Anyway, my "strip_null_keys()" is already on the scrapheap. And the body of my 
"no_null_keys()" reduced to a single line:

create function no_null_keys(j in jsonb)
  returns boolean
  immutable
  language sql
as $body$
  select j = jsonb_strip_nulls(j);
$body$;

You might argue that I don't need to bother with the encapsulation. But it 
makes testing easier—and I'm trusting that inlining works as advertised.

Your point about false positives is well taken.

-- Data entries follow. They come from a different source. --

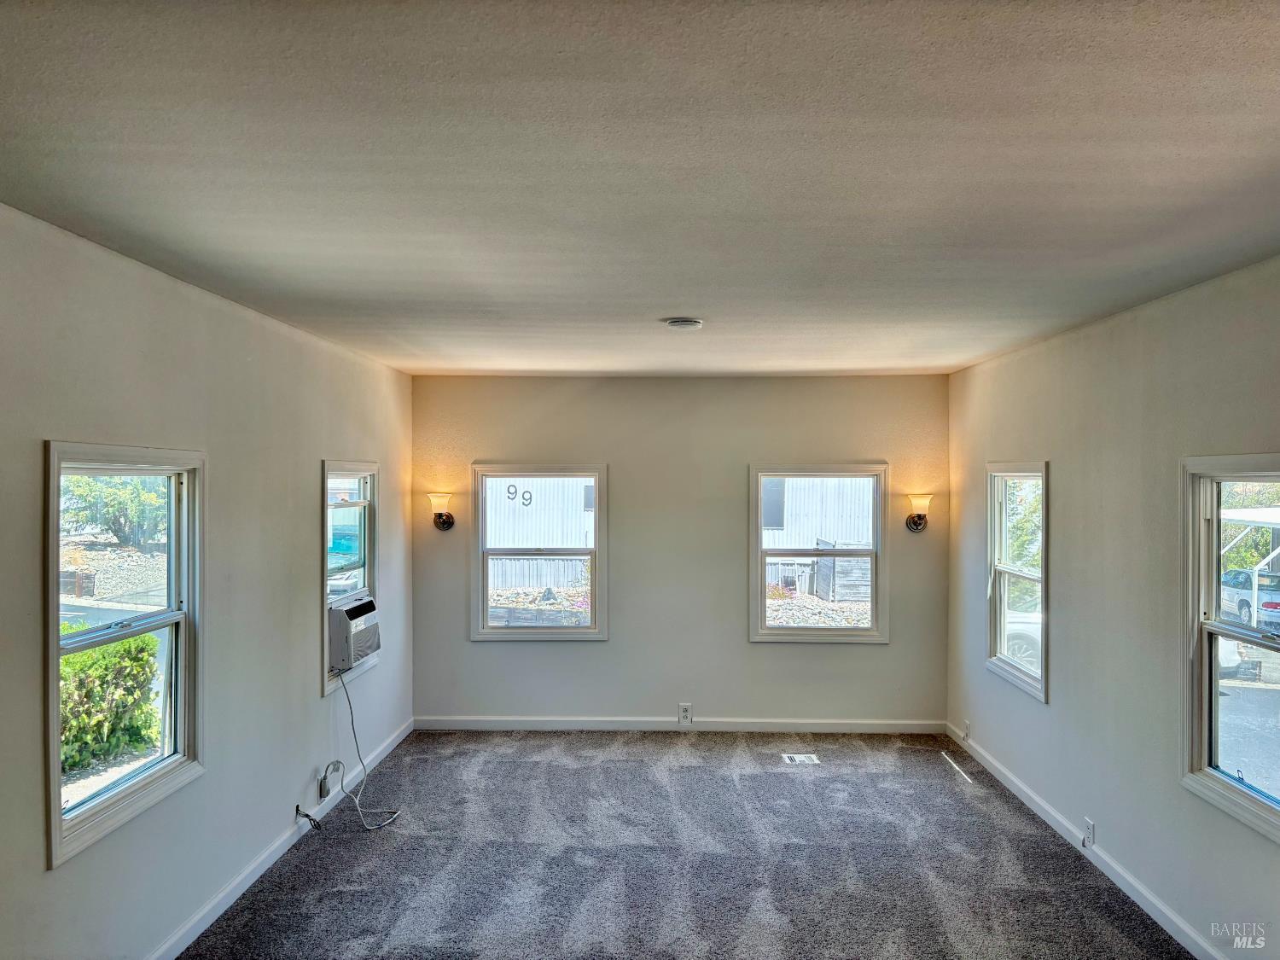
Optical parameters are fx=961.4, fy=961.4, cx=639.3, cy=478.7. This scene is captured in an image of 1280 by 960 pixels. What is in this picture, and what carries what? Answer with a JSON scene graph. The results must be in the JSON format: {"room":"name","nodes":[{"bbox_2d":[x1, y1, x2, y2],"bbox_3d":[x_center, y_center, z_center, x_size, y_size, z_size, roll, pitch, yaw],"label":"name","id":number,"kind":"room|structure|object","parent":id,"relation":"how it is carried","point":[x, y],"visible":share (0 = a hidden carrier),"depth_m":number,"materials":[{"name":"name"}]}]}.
{"room":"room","nodes":[
{"label":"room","id":0,"kind":"room"},
{"bbox_2d":[0,203,413,959],"bbox_3d":[-1.795,0.506,3.078,0.162,2.488,7.276,0,0,2],"label":"left wall","id":1,"kind":"structure","parent":0,"point":[317,452],"depth_m":3.64,"materials":[{"name":"white paint"}]},
{"bbox_2d":[45,440,203,867],"bbox_3d":[-1.791,0.519,3.313,0.146,1.271,0.981,0,0,2],"label":"window","id":2,"kind":"structure","parent":1,"relation":"in","point":[133,786],"depth_m":3.41,"materials":[{"name":"glass"}]},
{"bbox_2d":[147,719,412,959],"bbox_3d":[-1.699,1.691,3.381,0.015,0.092,6.349,0,0,2],"label":"left baseboard","id":3,"kind":"structure","parent":1,"relation":"attached to","point":[271,858],"depth_m":4.19,"materials":[{"name":"white paint"}]},
{"bbox_2d":[294,804,320,830],"bbox_3d":[-1.624,1.659,4.723,0.101,0.126,0.085,0,0,2],"label":"cable","id":4,"kind":"object","parent":1,"relation":"attached to","point":[305,816],"visible":0.96,"depth_m":4.71,"materials":[{"name":"black plastic"}]},
{"bbox_2d":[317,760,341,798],"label":"wall outlet","id":5,"kind":"object","parent":1,"relation":"attached to","point":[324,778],"visible":0.93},
{"bbox_2d":[320,460,378,695],"bbox_3d":[-1.673,0.514,5.375,0.159,1.250,0.962,0,0,2],"label":"window","id":6,"kind":"structure","parent":1,"relation":"in","point":[367,522],"depth_m":5.55,"materials":[{"name":"glass"}]},
{"bbox_2d":[326,593,381,669],"bbox_3d":[-1.731,0.844,5.375,0.488,0.317,0.579,0,0,2],"label":"air conditioner","id":7,"kind":"object","parent":6,"relation":"in","point":[348,611],"visible":0.65,"depth_m":5.18,"materials":[{"name":"white plastic"}]},
{"bbox_2d":[322,662,405,830],"bbox_3d":[-1.479,1.362,5.066,0.387,0.756,0.596,0,0,2],"label":"power cord","id":8,"kind":"object","parent":7,"relation":"hanging from","point":[356,741],"visible":0.98,"depth_m":5.01,"materials":[{"name":"plastic"}]},
{"bbox_2d":[0,0,1279,376],"bbox_3d":[0.192,-0.779,3.263,3.966,0.120,7.452,0,0,2],"label":"ceiling","id":9,"kind":"structure","parent":0,"point":[658,297],"depth_m":2.21,"materials":[{"name":"paint"}]},
{"bbox_2d":[663,316,703,330],"bbox_3d":[0.197,-0.696,4.310,0.172,0.039,0.169,0,0,2],"label":"smoke detector","id":10,"kind":"object","parent":9,"relation":"attached to","point":[679,321],"visible":0.98,"depth_m":4.26,"materials":[{"name":"white"}]},
{"bbox_2d":[413,374,951,729],"bbox_3d":[0.272,0.525,6.765,3.773,2.471,0.165,0,0,2],"label":"back wall","id":11,"kind":"structure","parent":0,"point":[610,646],"depth_m":6.68,"materials":[{"name":"paint"}]},
{"bbox_2d":[427,490,455,529],"bbox_3d":[-1.386,0.227,6.694,0.179,0.278,0.214,0,0,2],"label":"wall sconce","id":12,"kind":"object","parent":11,"relation":"attached to","point":[449,517],"visible":0.98,"depth_m":6.64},
{"bbox_2d":[472,462,608,639],"bbox_3d":[-0.703,0.535,6.835,0.948,1.287,0.146,0,0,2],"label":"window","id":13,"kind":"structure","parent":11,"relation":"in","point":[552,636],"depth_m":6.83,"materials":[{"name":"glass"}]},
{"bbox_2d":[411,716,944,732],"bbox_3d":[0.273,1.699,6.635,3.580,0.089,0.014,0,0,2],"label":"back baseboard","id":14,"kind":"structure","parent":11,"relation":"attached to","point":[862,727],"depth_m":6.63,"materials":[{"name":"white paint"}]},
{"bbox_2d":[677,702,692,722],"bbox_3d":[0.312,1.600,6.581,0.109,0.134,0.013,0,0,2],"label":"wall socket","id":15,"kind":"object","parent":11,"relation":"attached to","point":[684,711],"visible":0.99,"depth_m":6.58,"materials":[{"name":"white plastic"}]},
{"bbox_2d":[748,462,889,644],"bbox_3d":[1.262,0.538,6.773,0.969,1.297,0.143,0,0,2],"label":"window","id":16,"kind":"structure","parent":11,"relation":"in","point":[761,608],"depth_m":6.77,"materials":[{"name":"glass"}]},
{"bbox_2d":[905,492,933,531],"bbox_3d":[1.923,0.231,6.600,0.186,0.275,0.203,0,0,2],"label":"wall sconce","id":17,"kind":"object","parent":11,"relation":"attached to","point":[915,522],"visible":0.99,"depth_m":6.56,"materials":[{"name":"metal"}]},
{"bbox_2d":[181,727,1194,959],"bbox_3d":[0.165,1.807,2.934,4.153,0.118,7.719,0,0,2],"label":"carpet floor","id":18,"kind":"structure","parent":0,"point":[939,778],"depth_m":4.38,"materials":[{"name":"grey carpet"}]},
{"bbox_2d":[779,752,820,764],"bbox_3d":[1.000,1.745,5.981,0.261,0.009,0.185,0,0,2],"label":"floor vent","id":19,"kind":"object","parent":18,"relation":"in","point":[801,759],"visible":0.98,"depth_m":5.97,"materials":[{"name":"white metal"}]},
{"bbox_2d":[945,256,1279,959],"bbox_3d":[2.140,0.523,3.061,0.162,2.505,7.063,0,0,2],"label":"right wall","id":20,"kind":"structure","parent":0,"point":[1127,326],"depth_m":4.11,"materials":[{"name":"white paint"}]},
{"bbox_2d":[961,719,971,740],"bbox_3d":[2.082,1.605,6.129,0.016,0.124,0.080,0,0,2],"label":"wall socket","id":21,"kind":"object","parent":20,"relation":"attached to","point":[965,727],"visible":0.98,"depth_m":6.11,"materials":[{"name":"white plastic"}]},
{"bbox_2d":[986,459,1047,700],"bbox_3d":[2.193,0.540,5.420,0.150,1.296,0.936,0,0,2],"label":"window","id":22,"kind":"structure","parent":20,"relation":"in","point":[1003,657],"depth_m":5.64,"materials":[{"name":"white glass"}]},
{"bbox_2d":[946,721,1227,959],"bbox_3d":[2.063,1.706,3.504,0.015,0.092,6.178,0,0,2],"label":"right baseboard","id":23,"kind":"structure","parent":20,"relation":"attached to","point":[1050,821],"depth_m":4.26,"materials":[{"name":"white paint"}]},
{"bbox_2d":[1082,817,1095,846],"bbox_3d":[2.063,1.634,4.427,0.013,0.119,0.085,0,0,2],"label":"wall socket","id":24,"kind":"object","parent":20,"relation":"attached to","point":[1090,827],"visible":0.98,"depth_m":4.41,"materials":[{"name":"white plastic"}]},
{"bbox_2d":[1181,453,1279,841],"bbox_3d":[2.128,0.561,3.165,0.147,1.272,1.072,0,0,2],"label":"window","id":25,"kind":"structure","parent":20,"relation":"in","point":[1278,807],"depth_m":3.57,"materials":[{"name":"glass"}]},
{"label":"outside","id":26,"kind":"structure","parent":0,"visible":0},
{"bbox_2d":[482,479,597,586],"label":"neighboring building","id":27,"kind":"structure","parent":26,"point":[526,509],"materials":[{"name":"white metal"}]},
{"bbox_2d":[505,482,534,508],"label":"house number","id":28,"kind":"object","parent":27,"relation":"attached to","point":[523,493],"visible":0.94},
{"bbox_2d":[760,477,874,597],"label":"neighboring building","id":29,"kind":"structure","parent":26,"point":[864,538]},
{"label":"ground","id":30,"kind":"structure","parent":26,"visible":0},
{"bbox_2d":[61,630,163,774],"bbox_3d":[-4.583,1.825,7.193,0.986,1.161,2.228,0,0,2],"label":"bush","id":31,"kind":"object","parent":30,"relation":"on","point":[101,654],"visible":0.52,"depth_m":7.64,"materials":[{"name":"green plant"}]},
{"bbox_2d":[61,474,168,547],"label":"tree","id":32,"kind":"object","parent":30,"relation":"on","point":[96,485],"visible":0.51,"materials":[{"name":"green plant"}]},
{"bbox_2d":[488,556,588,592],"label":"fence","id":33,"kind":"object","parent":30,"relation":"on","point":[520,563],"visible":0.41,"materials":[{"name":"wood"}]},
{"bbox_2d":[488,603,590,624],"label":"retaining wall","id":34,"kind":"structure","parent":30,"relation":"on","point":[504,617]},
{"bbox_2d":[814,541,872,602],"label":"fence","id":35,"kind":"object","parent":30,"relation":"on","point":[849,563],"visible":0.52,"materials":[{"name":"wood"}]},
{"bbox_2d":[1003,605,1042,668],"label":"car","id":36,"kind":"object","parent":30,"relation":"on","point":[1010,625],"visible":0.2,"materials":[{"name":"white metal"}]},
{"bbox_2d":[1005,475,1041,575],"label":"tree","id":37,"kind":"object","parent":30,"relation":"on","point":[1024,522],"visible":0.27,"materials":[{"name":"green plant"}]},
{"bbox_2d":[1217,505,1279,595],"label":"carport","id":38,"kind":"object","parent":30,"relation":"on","point":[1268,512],"visible":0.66,"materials":[{"name":"white metal"}]},
{"bbox_2d":[1220,567,1279,629],"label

So, just for sport:

create type t1 as (k int, v text);
create type t2 as (a int, b int, c t1, d t1, e text[]);

create function j()
  returns jsonb
  language plpgsql
as $body$
declare
  tconstant textnot null := 'How we wrote a regular expression to 
detect occurrences of « "some key": null » in our JSON documents!';
  c1   constant t1  not null := (17, t);
  c2   constant t1  not null := (29, null);
  arr  constant text[]  not null := array['x', null::text, t];
  rconstant t2  not null := (42, null, c1, c2, arr);
begin
  return to_jsonb(r);
end;
$body$;
select jsonb_pretty(j());

The output includes two occurrences of this:

"How we wrote a regular expression to detect occurrences of « \"some key\": 
null » in our JSON documents!"

I believe that the "jsonb" to "text" conversion never produces an isolated 
double-quote within the representation of an object key's value. I checked that 
my "strip_null_keys()" handled your example before consigning it to the 
scrapheap—and it didn't let me down. But it would be foolish to argue that 
there isn't some way to provoke a false positive.